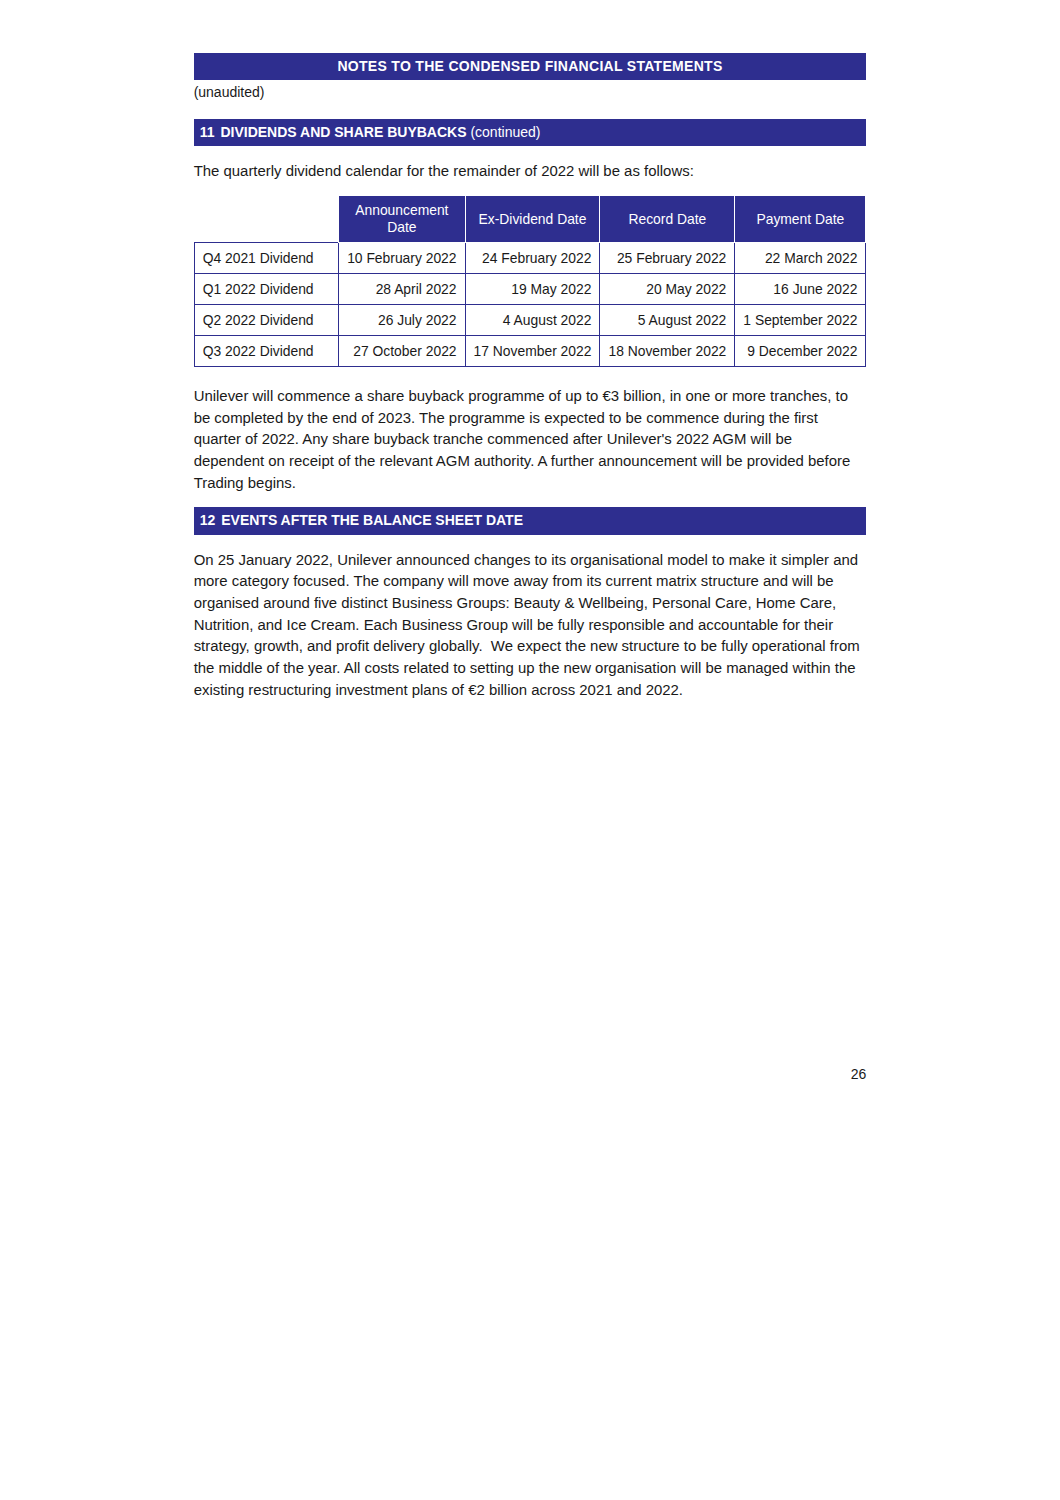Notes to the Condensed Financial Statements
(unaudited)
11 Dividends and Share Buybacks (continued)
The quarterly dividend calendar for the remainder of 2022 will be as follows:
| | Announcement Date | Ex-Dividend Date | Record Date | Payment Date |
| --- | --- | --- | --- | --- |
| Q4 2021 Dividend | 10 February 2022 | 24 February 2022 | 25 February 2022 | 22 March 2022 |
| Q1 2022 Dividend | 28 April 2022 | 19 May 2022 | 20 May 2022 | 16 June 2022 |
| Q2 2022 Dividend | 26 July 2022 | 4 August 2022 | 5 August 2022 | 1 September 2022 |
| Q3 2022 Dividend | 27 October 2022 | 17 November 2022 | 18 November 2022 | 9 December 2022 |
Unilever will commence a share buyback programme of up to €3 billion, in one or more tranches, to be completed by the end of 2023. The programme is expected to be commence during the first quarter of 2022. Any share buyback tranche commenced after Unilever's 2022 AGM will be dependent on receipt of the relevant AGM authority. A further announcement will be provided before Trading begins.
12 Events after the Balance Sheet Date
On 25 January 2022, Unilever announced changes to its organisational model to make it simpler and more category focused. The company will move away from its current matrix structure and will be organised around five distinct Business Groups: Beauty & Wellbeing, Personal Care, Home Care, Nutrition, and Ice Cream. Each Business Group will be fully responsible and accountable for their strategy, growth, and profit delivery globally. We expect the new structure to be fully operational from the middle of the year. All costs related to setting up the new organisation will be managed within the existing restructuring investment plans of €2 billion across 2021 and 2022.
26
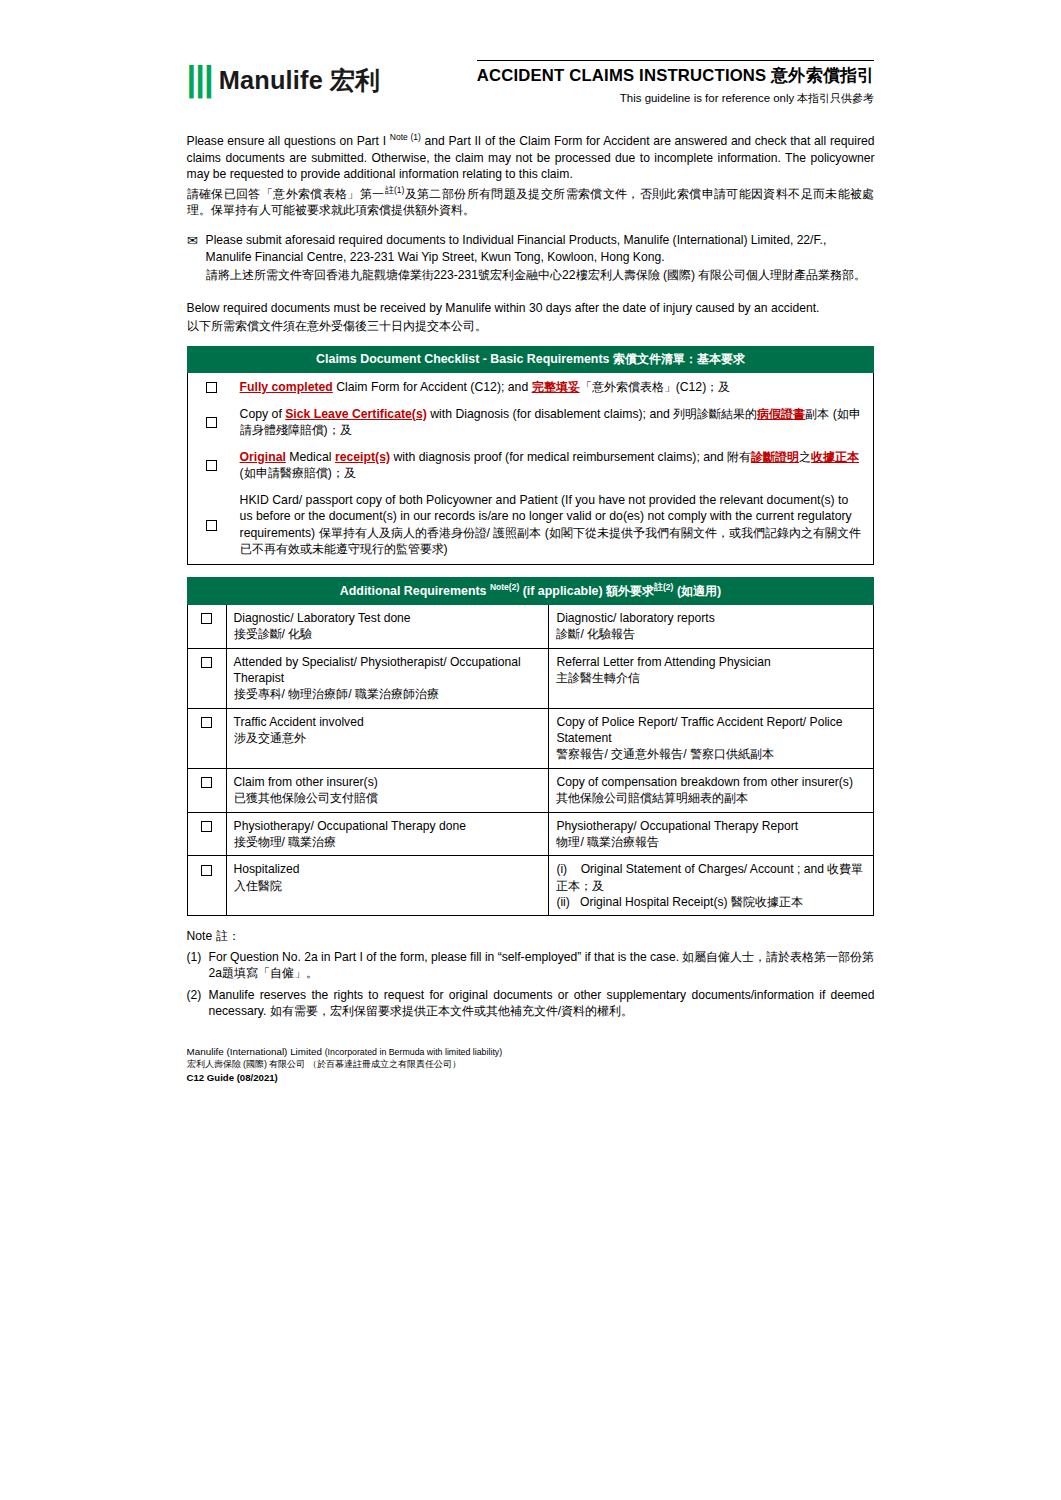||| Manulife 宏利
ACCIDENT CLAIMS INSTRUCTIONS 意外索償指引
This guideline is for reference only 本指引只供參考
Please ensure all questions on Part I Note (1) and Part II of the Claim Form for Accident are answered and check that all required claims documents are submitted. Otherwise, the claim may not be processed due to incomplete information. The policyowner may be requested to provide additional information relating to this claim.
請確保已回答「意外索償表格」第一註(1)及第二部份所有問題及提交所需索償文件，否則此索償申請可能因資料不足而未能被處理。保單持有人可能被要求就此項索償提供額外資料。
✉
Please submit aforesaid required documents to Individual Financial Products, Manulife (International) Limited, 22/F., Manulife Financial Centre, 223-231 Wai Yip Street, Kwun Tong, Kowloon, Hong Kong.
請將上述所需文件寄回香港九龍觀塘偉業街223-231號宏利金融中心22樓宏利人壽保險 (國際) 有限公司個人理財產品業務部。
Below required documents must be received by Manulife within 30 days after the date of injury caused by an accident.
以下所需索償文件須在意外受傷後三十日內提交本公司。
| Claims Document Checklist - Basic Requirements 索償文件清單：基本要求 |
| --- |
| | Fully completed Claim Form for Accident (C12); and 完整填妥 「意外索償表格」(C12)；及 |
| | Copy of Sick Leave Certificate(s) with Diagnosis (for disablement claims); and 列明診斷結果的 病假證書 副本 (如申請身體殘障賠償)；及 |
| | Original Medical receipt(s) with diagnosis proof (for medical reimbursement claims); and 附有 診斷證明 之 收據正本 (如申請醫療賠償)；及 |
| | HKID Card/ passport copy of both Policyowner and Patient (If you have not provided the relevant document(s) to us before or the document(s) in our records is/are no longer valid or do(es) not comply with the current regulatory requirements) 保單持有人及病人的香港身份證/ 護照副本 (如閣下從未提供予我們有關文件，或我們記錄內之有關文件已不再有效或未能遵守現行的監管要求) |
| Additional Requirements Note(2) (if applicable) 額外要求 註(2) (如適用) |
| --- |
| | Diagnostic/ Laboratory Test done 接受診斷/ 化驗 | Diagnostic/ laboratory reports 診斷/ 化驗報告 |
| | Attended by Specialist/ Physiotherapist/ Occupational Therapist 接受專科/ 物理治療師/ 職業治療師治療 | Referral Letter from Attending Physician 主診醫生轉介信 |
| | Traffic Accident involved 涉及交通意外 | Copy of Police Report/ Traffic Accident Report/ Police Statement 警察報告/ 交通意外報告/ 警察口供紙副本 |
| | Claim from other insurer(s) 已獲其他保險公司支付賠償 | Copy of compensation breakdown from other insurer(s) 其他保險公司賠償結算明細表的副本 |
| | Physiotherapy/ Occupational Therapy done 接受物理/ 職業治療 | Physiotherapy/ Occupational Therapy Report 物理/ 職業治療報告 |
| | Hospitalized 入住醫院 | (i) Original Statement of Charges/ Account ; and 收費單正本；及 (ii) Original Hospital Receipt(s) 醫院收據正本 |
Note 註：
(1) For Question No. 2a in Part I of the form, please fill in “self-employed” if that is the case. 如屬自僱人士，請於表格第一部份第2a題填寫「自僱」。
(2) Manulife reserves the rights to request for original documents or other supplementary documents/information if deemed necessary. 如有需要，宏利保留要求提供正本文件或其他補充文件/資料的權利。
Manulife (International) Limited (Incorporated in Bermuda with limited liability)
宏利人壽保險 (國際) 有限公司 （於百慕達註冊成立之有限責任公司）
C12 Guide (08/2021)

________________

EXERCISE DIRECTIONS ->
In the data above, retype exactly and only the lines between the one holding "(unaudited)" and the one holding "March 2022 |", inclusive.

OUTPUT FOR THIS EXERCISE ->
(unaudited)
11 Dividends and Share Buybacks (continued)
The quarterly dividend calendar for the remainder of 2022 will be as follows:
| | Announcement Date | Ex-Dividend Date | Record Date | Payment Date |
| --- | --- | --- | --- | --- |
| Q4 2021 Dividend | 10 February 2022 | 24 February 2022 | 25 February 2022 | 22 March 2022 |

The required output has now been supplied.